Politics and philosophy are the order of the day in Planescape: Torment’s dialogue and worldbuilding. Alongside the usual D&D morality alignments, The Nameless One also has the chance to join political factions within Sigil, making his mark on the world as an individual of note. With a bit of modern magic, these interactions and choices could go so much deeper, satisfying the complex needs of a whole new generation of gamers. All the brilliance and fine detail of Planescape: Torment was created in 1999, imagine what we could do with it 25 years later.

An image of Planescape: Torment showing characters wandering around an underground city area

The closest we ever got was Torment: Tides of Numenera, which is a great game but doesn’t quite scratch the same itch. Quite rightly, the team avoided a Planescape: Torment sequel, as by the closing credits, The Nameless One’s journey is well and truly finished. But a remake would allow us to dive back into a game that deserves so much more love than it gets, without compromising the integrity of the story.

Admittedly, combat would need a great deal of attention.
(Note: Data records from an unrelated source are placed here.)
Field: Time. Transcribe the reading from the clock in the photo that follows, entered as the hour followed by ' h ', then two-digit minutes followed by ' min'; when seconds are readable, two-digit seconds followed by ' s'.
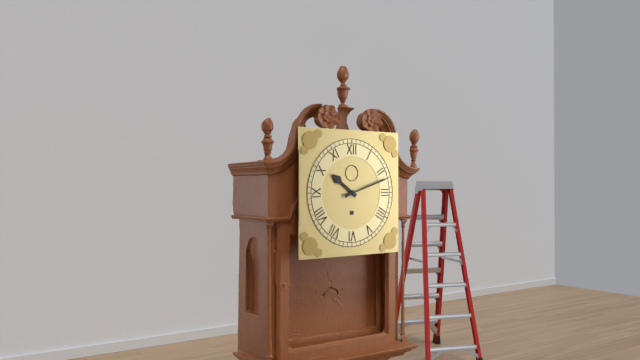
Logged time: 10 h 12 min
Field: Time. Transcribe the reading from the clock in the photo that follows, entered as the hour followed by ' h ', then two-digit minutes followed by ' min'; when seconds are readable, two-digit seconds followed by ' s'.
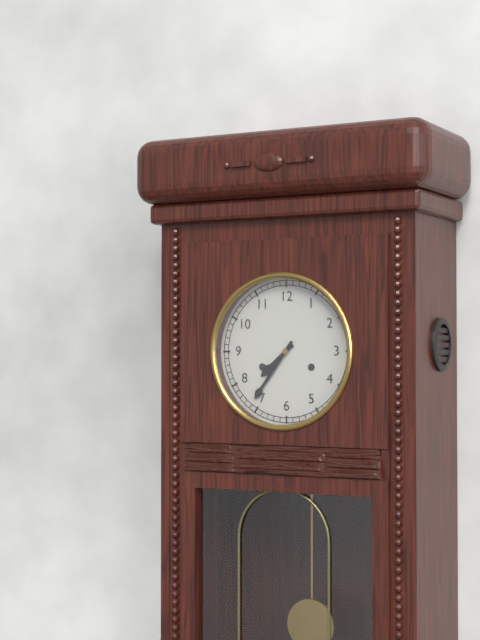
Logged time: 7 h 36 min
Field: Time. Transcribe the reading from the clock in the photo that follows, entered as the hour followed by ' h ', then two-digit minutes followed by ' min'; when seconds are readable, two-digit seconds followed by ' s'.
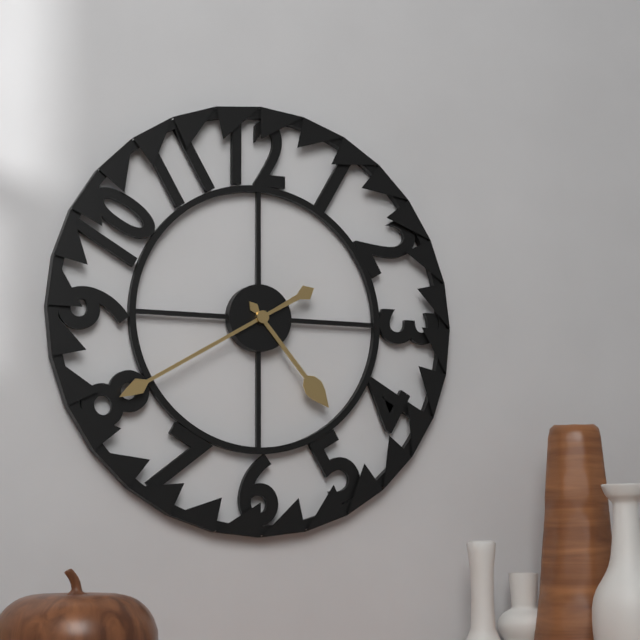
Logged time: 4 h 40 min
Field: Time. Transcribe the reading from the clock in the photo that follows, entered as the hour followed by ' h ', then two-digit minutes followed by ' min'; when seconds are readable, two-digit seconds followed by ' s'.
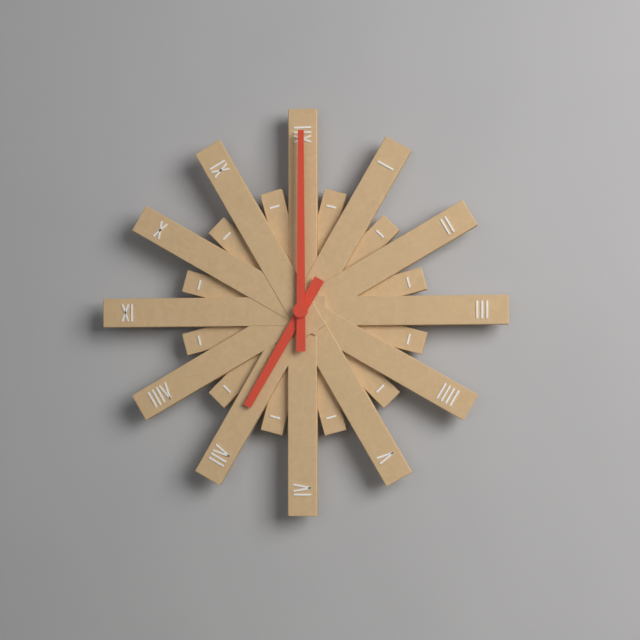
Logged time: 7 h 00 min
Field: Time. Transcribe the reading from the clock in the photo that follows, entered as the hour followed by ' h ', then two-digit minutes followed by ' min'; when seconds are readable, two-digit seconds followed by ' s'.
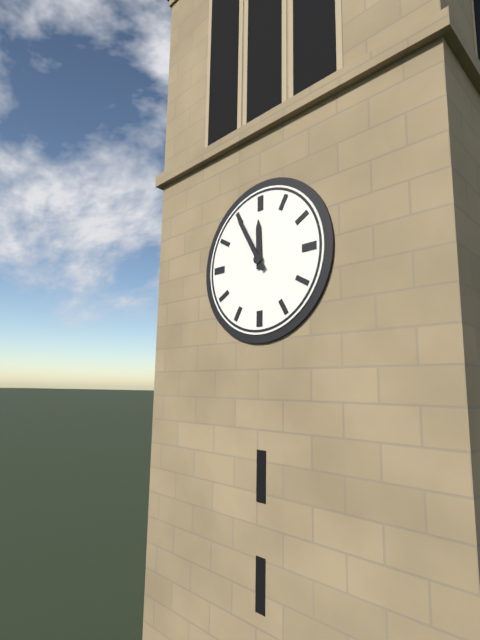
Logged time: 11 h 55 min
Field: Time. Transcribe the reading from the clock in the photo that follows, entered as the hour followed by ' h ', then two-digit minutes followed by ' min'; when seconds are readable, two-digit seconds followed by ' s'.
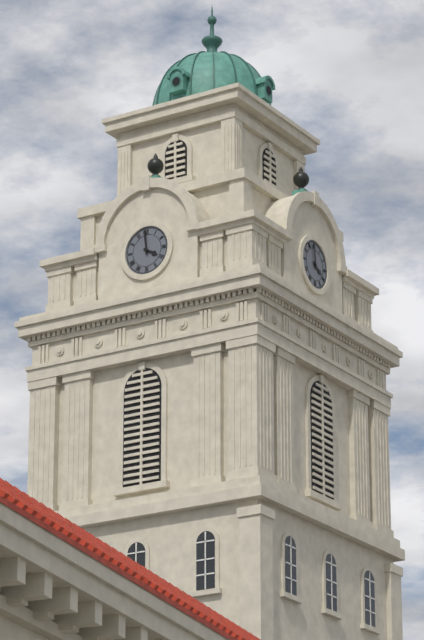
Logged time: 3 h 59 min
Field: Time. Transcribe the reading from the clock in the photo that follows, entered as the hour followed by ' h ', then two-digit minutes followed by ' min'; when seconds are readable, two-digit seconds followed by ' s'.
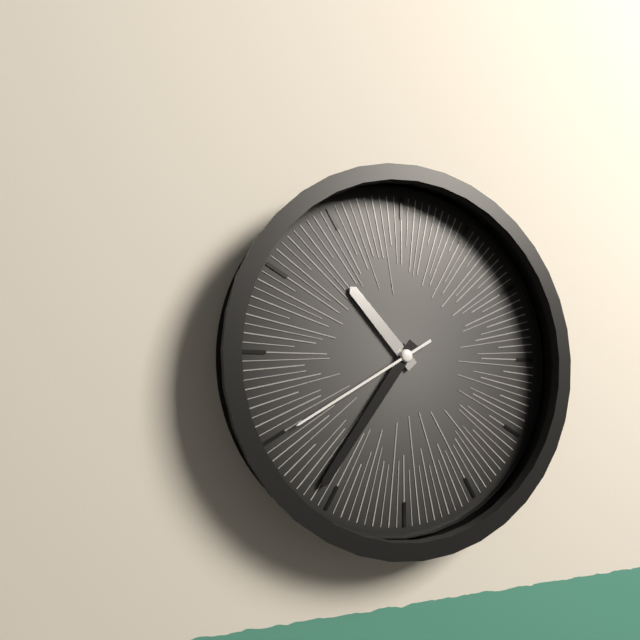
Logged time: 10 h 36 min 40 s
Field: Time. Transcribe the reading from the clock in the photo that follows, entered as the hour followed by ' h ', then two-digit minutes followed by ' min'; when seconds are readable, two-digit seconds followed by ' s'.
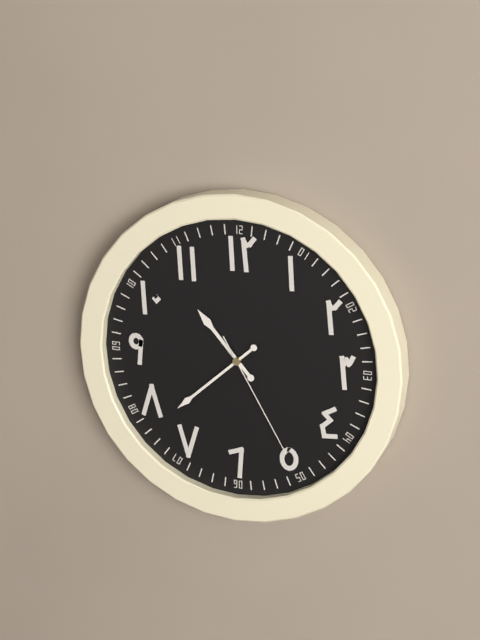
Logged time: 10 h 38 min 25 s
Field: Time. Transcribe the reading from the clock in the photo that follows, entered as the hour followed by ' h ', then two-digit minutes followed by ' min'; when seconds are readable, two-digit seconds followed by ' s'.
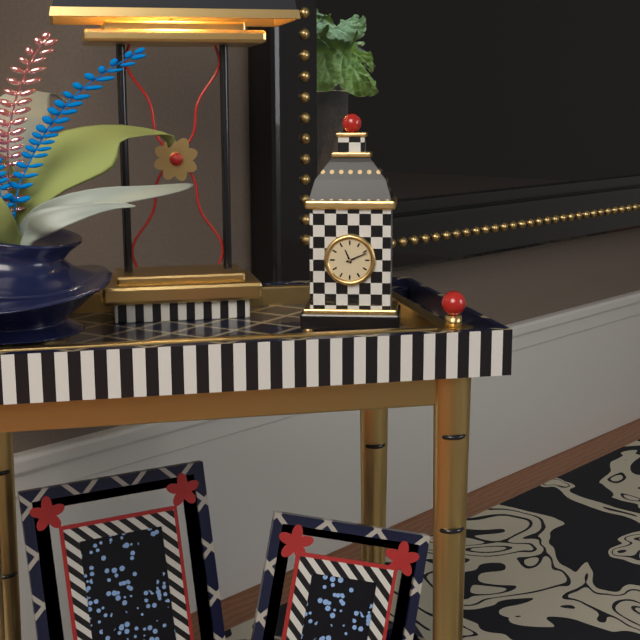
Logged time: 11 h 11 min
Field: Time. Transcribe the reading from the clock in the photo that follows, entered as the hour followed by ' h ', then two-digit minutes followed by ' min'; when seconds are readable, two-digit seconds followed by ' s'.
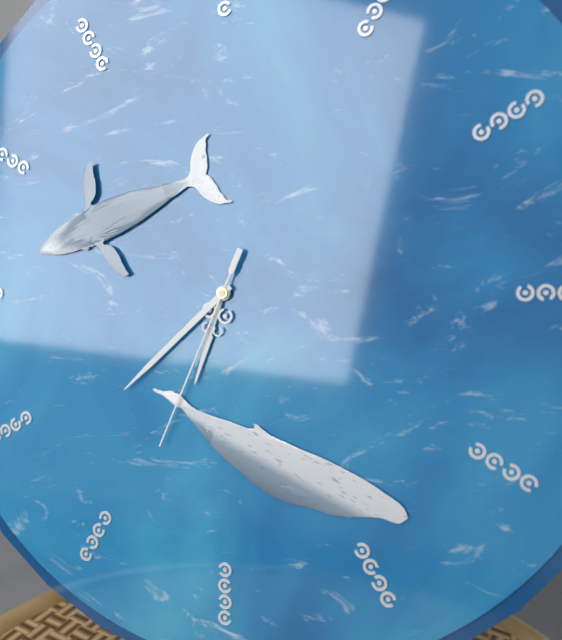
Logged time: 6 h 38 min 34 s
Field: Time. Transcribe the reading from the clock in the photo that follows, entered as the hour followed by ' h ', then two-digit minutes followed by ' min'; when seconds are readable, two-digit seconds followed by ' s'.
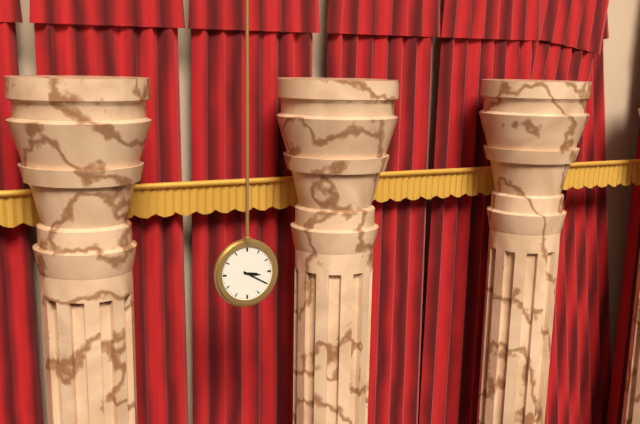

It’s not a combat-focused game in the way BG3 is, and many brawls can be avoided in favor of a more diplomatic option, but Planescape: Torment still has its fair share of fights. Whether back-alley thugs are chasing you down outside a bar, or you accidentally start to throw hands with a demon, you’ll need to know how to land a punch. This part of the game was famously clunky, and savvy players would often spam Morte’s Litany of Curses ability to draw fire and attack from behind. A way to reward players for thoughtful combat engagement would only serve to enhance the game’s playability.

An image of fantasy characters in a dungeon area fighting monsters

Even though parts of it felt tricky to handle, for its time, Planescape: Torment was gorgeous. Black Isle pushed the Infinity Engine to its limits, creating moving backgrounds and hyper-detailed spaces that deserve to see a second chance at life. Many of the creatures in the game were assigned full ecologies, skeletal structures, and diets – we never see it in-game but it makes them all the more realistic, and potentially easier to recreate.

Environments were worked and reworked, then touched up by hand. Updated and remade for modern graphics, even diehard fans would find more in the Planes than they ever had before. It would be a treat to see different characters and races rendered to modern standards, to walk around the familiar streets of Sigil and feel the ambiance without relying on your imagination to do 60% of the work.

A timely remake of Planescape: Torment would pull in the old crowd, sure, but would also delight fans of Baldur’s Gate 3 who wanted a bit more nuance and story, and give Disco Elysium fans something to quench their thirst for amnesiac ‘I can fix him’-type men stumbling around in hostile worlds. It’s a lot of reading, a lot of thinking, a lot of puzzle-solving, and philosophical quandaries. There’s nothing quite like it, and it’s ripe for a comeback in the 2020s.